Historical Information

  • Discovery:

    • 1819: Described by Karl Asmund Rudolphi.

    • 1858: David Weinland noted its infection in humans.

Life Cycle

  • Transmission:

    • Ingestion of cysticercoids through infected insects.

    • Immature worms attach to the intestinal wall and mature in 18 days, reaching lengths of 50 cm with approximately 1,000 proglottids.

  • Lifecycle Completion: Requires ingestion by an appropriate intermediate host like fleas or flour beetles; the eggs of H. diminuta are not infectious for humans.

Clinical Disease

  • Symptoms: Usually asymptomatic, but heavier infections may result in:

    • Abdominal pain

    • Anorexia

    • Irritability.

Diagnosis

  • Methodology: Identification of eggs in stool is the definitive diagnostic method, with possibilities of detecting whole worm segments or extracting eggs from segments.

Treatment

  • Drug of Choice:

    • Praziquantel is recommended for treatment.

    • Niclosamide is an acceptable alternative if administered over several days.

  • Laboratory Model: H. diminuta serves as a model for in vivo testing of anti-cestode therapies in laboratory settings.

Prevention and Control

  • Control Efforts: Similar to H. nana, controlling H. diminuta requires addressing infections in both humans and reservoir hosts, with a focus on preventing food contamination by insect hosts but is challenging in less developed regions.

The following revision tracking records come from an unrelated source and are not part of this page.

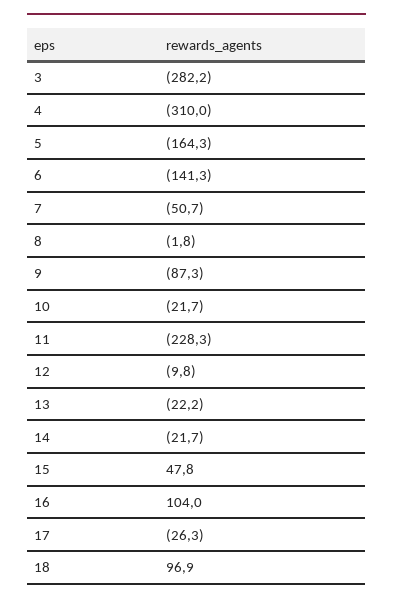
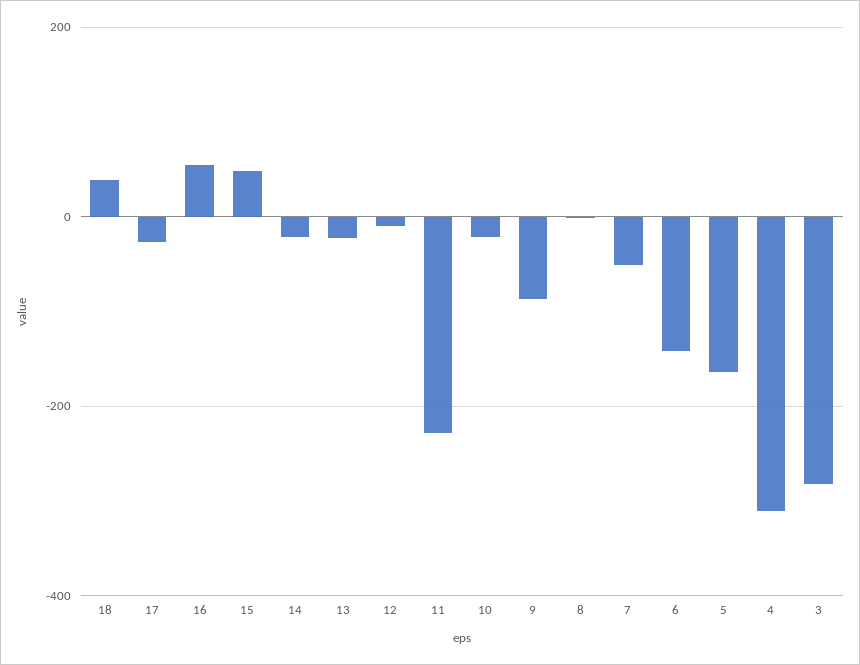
  {
    "3": -282.2,
    "4": -310,
    "5": -164.3,
    "6": -141.3,
    "7": -50.7,
    "8": -1.8,
    "9": -87.3,
    "10": -21.7,
    "11": -228.3,
    "12": -9.8,
    "13": -22.2,
    "14": -21.7,
    "15": 47.8,
-   "16": 104,
+   "16": 60,
    "17": -26.3,
-   "18": 96.9
+   "18": 40
  }

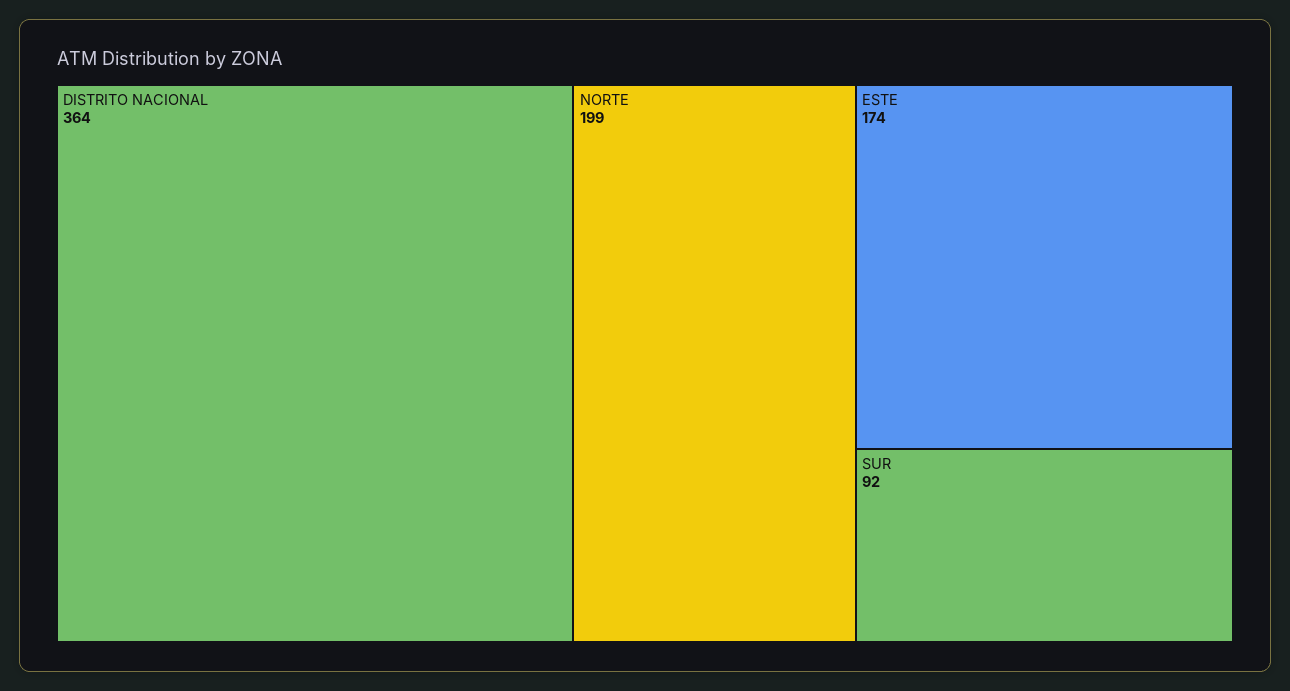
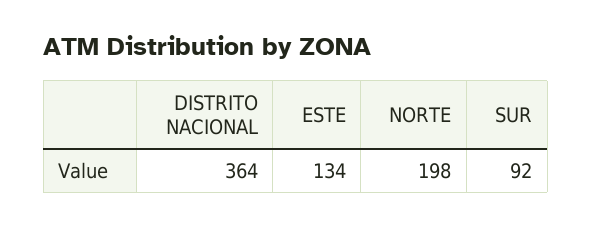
  {
    "DISTRITO NACIONAL": 364,
-   "NORTE": 199,
+   "NORTE": 198,
-   "ESTE": 174,
+   "ESTE": 134,
    "SUR": 92
  }

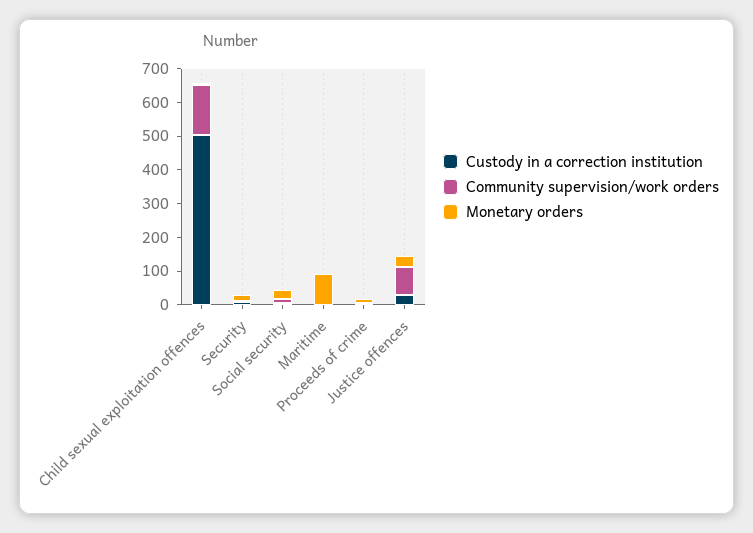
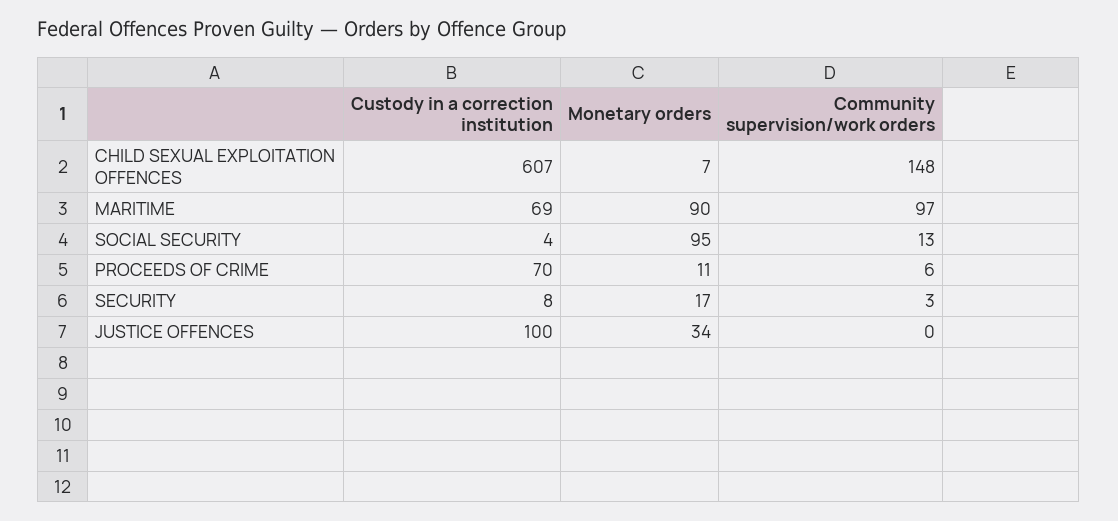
  {
    "Custody in a correction institution": {
-     "Child sexual exploitation offences": 500,
+     "Child sexual exploitation offences": 607,
      "Security": 8,
      "Social security": 4,
-     "Maritime": 0,
+     "Maritime": 69,
-     "Proceeds of crime": 0,
+     "Proceeds of crime": 70,
-     "Justice offences": 25
+     "Justice offences": 100
    },
    "Community supervision/work orders": {
      "Child sexual exploitation offences": 148,
      "Security": 3,
      "Social security": 13,
-     "Maritime": 0,
+     "Maritime": 97,
      "Proceeds of crime": 6,
-     "Justice offences": 75
+     "Justice offences": 0
    },
    "Monetary orders": {
      "Child sexual exploitation offences": 7,
      "Security": 17,
-     "Social security": 25,
+     "Social security": 95,
      "Maritime": 90,
      "Proceeds of crime": 11,
      "Justice offences": 34
    }
  }

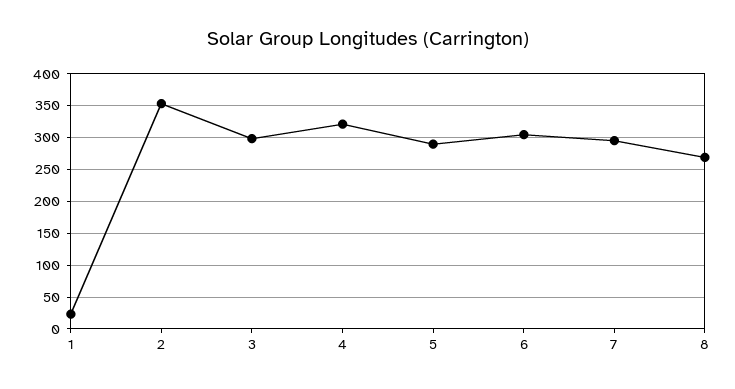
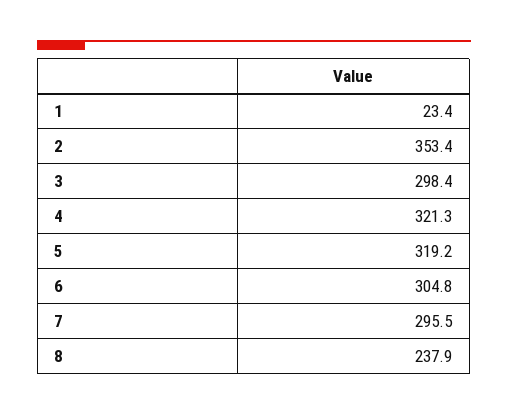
  {
    "1": 23.4,
    "2": 353.4,
    "3": 298.4,
    "4": 321.3,
-   "5": 290,
+   "5": 319.2,
    "6": 304.8,
    "7": 295.5,
-   "8": 270
+   "8": 237.9
  }

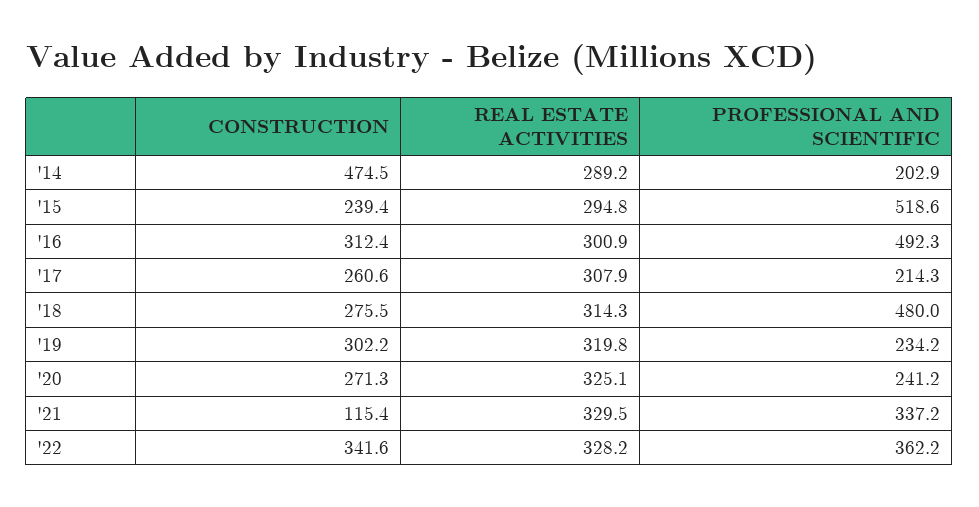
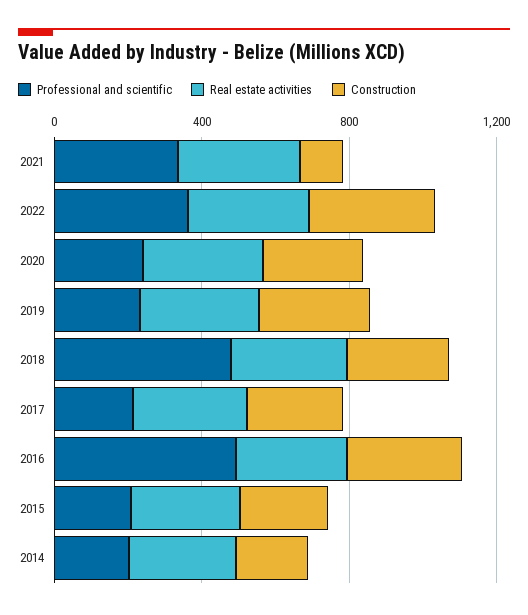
  {
    "CONSTRUCTION": {
-     "'14": 474.5,
+     "'14": 200,
      "'15": 239.4,
      "'16": 312.4,
      "'17": 260.6,
      "'18": 275.5,
      "'19": 302.2,
      "'20": 271.3,
      "'21": 115.4,
      "'22": 341.6
    },
    "REAL ESTATE ACTIVITIES": {
      "'14": 289.2,
      "'15": 294.8,
      "'16": 300.9,
      "'17": 307.9,
      "'18": 314.3,
      "'19": 319.8,
      "'20": 325.1,
      "'21": 329.5,
      "'22": 328.2
    },
    "PROFESSIONAL AND SCIENTIFIC": {
      "'14": 202.9,
-     "'15": 518.6,
+     "'15": 200,
      "'16": 492.3,
      "'17": 214.3,
      "'18": 480,
      "'19": 234.2,
      "'20": 241.2,
      "'21": 337.2,
      "'22": 362.2
    }
  }

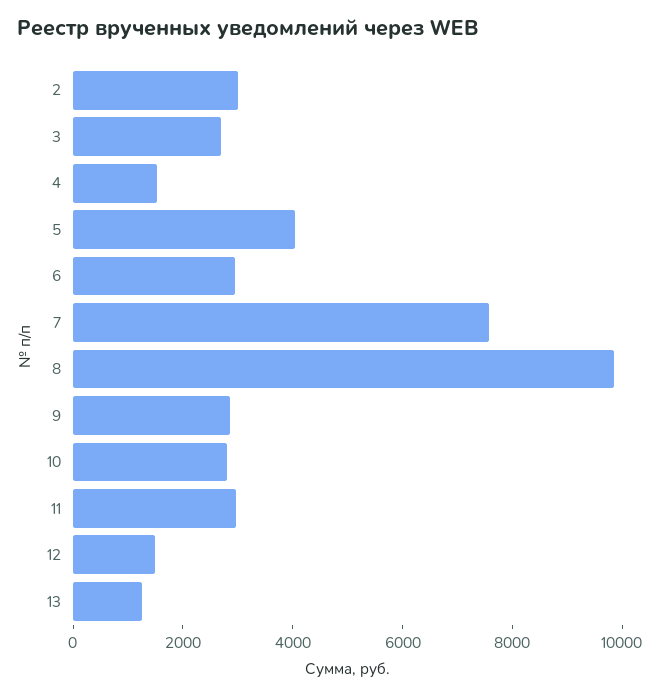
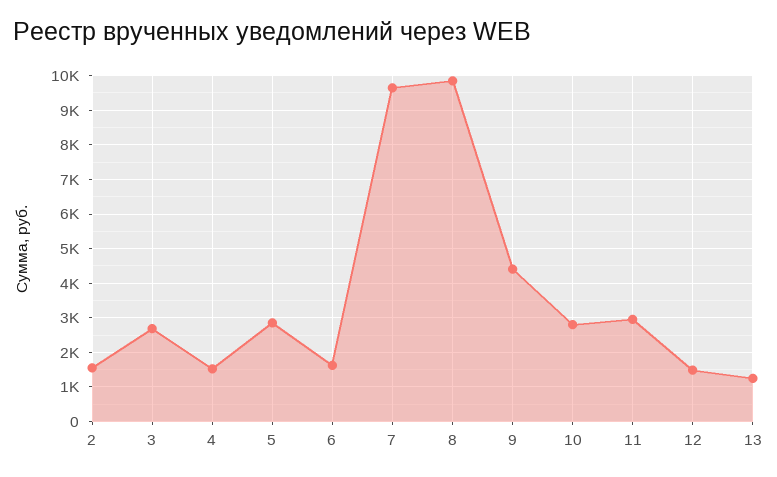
  {
-   "2": 3000,
+   "2": 1600,
    "3": 2600,
    "4": 1600,
-   "5": 4000,
+   "5": 2800,
-   "6": 3000,
+   "6": 1600,
-   "7": 7500,
+   "7": 9600,
    "8": 9800,
-   "9": 3000,
+   "9": 4400,
    "10": 2800,
    "11": 3000,
    "12": 1400,
    "13": 1200
  }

Dipylidium caninum (Linnaeus 1758)

  • Pronunciation: \dī-ˌpī-ˈlid-ē-əm\kā-nin-əm

Introduction

  • Species Overview: Dipylidium caninum (
    DYE-pie-LID-ee-um\ KAY-nin-um) primarily inhabits the small intestine of dogs, cats, and occasionally humans, with a Greek nomenclature that translates to "double pore"
    based on its morphology.

Life Cycle

  • Transmission: Acquired through ingesting an infected adult flea (typically Ctenocephalides canis or Ctenocephalides felis).

  • Lifecycle Phases:

    • Cysticercoid is liberated within the host's digestive tract and adheres to the intestinal surface.

    • Adult worms release gravid proglottids within 25 days, which break down to release eggs that exit via feces.

    • Infective cycle can transfer through flea larvae ingesting eggs.

Clinical Disease

  • Symptoms:

    • Generally lacks identifiable clinical symptoms, but some reports suggest mild abdominal pain, diarrhea, and irritability particularly in children under 8 years old.

Diagnosis

  • Methodology: Diagnosis is confirmed through microscopic identification of the characteristic egg clusters in stool or directly identifying proglottids if available.

Treatment

  • Drug of Choice: Praziquantel or niclosamide are recommended for effective treatment.

Prevention and Control

  • Control Measures: Eliminating fleas in domestic pets and treating infected animals significantly reduces the potential for human infection.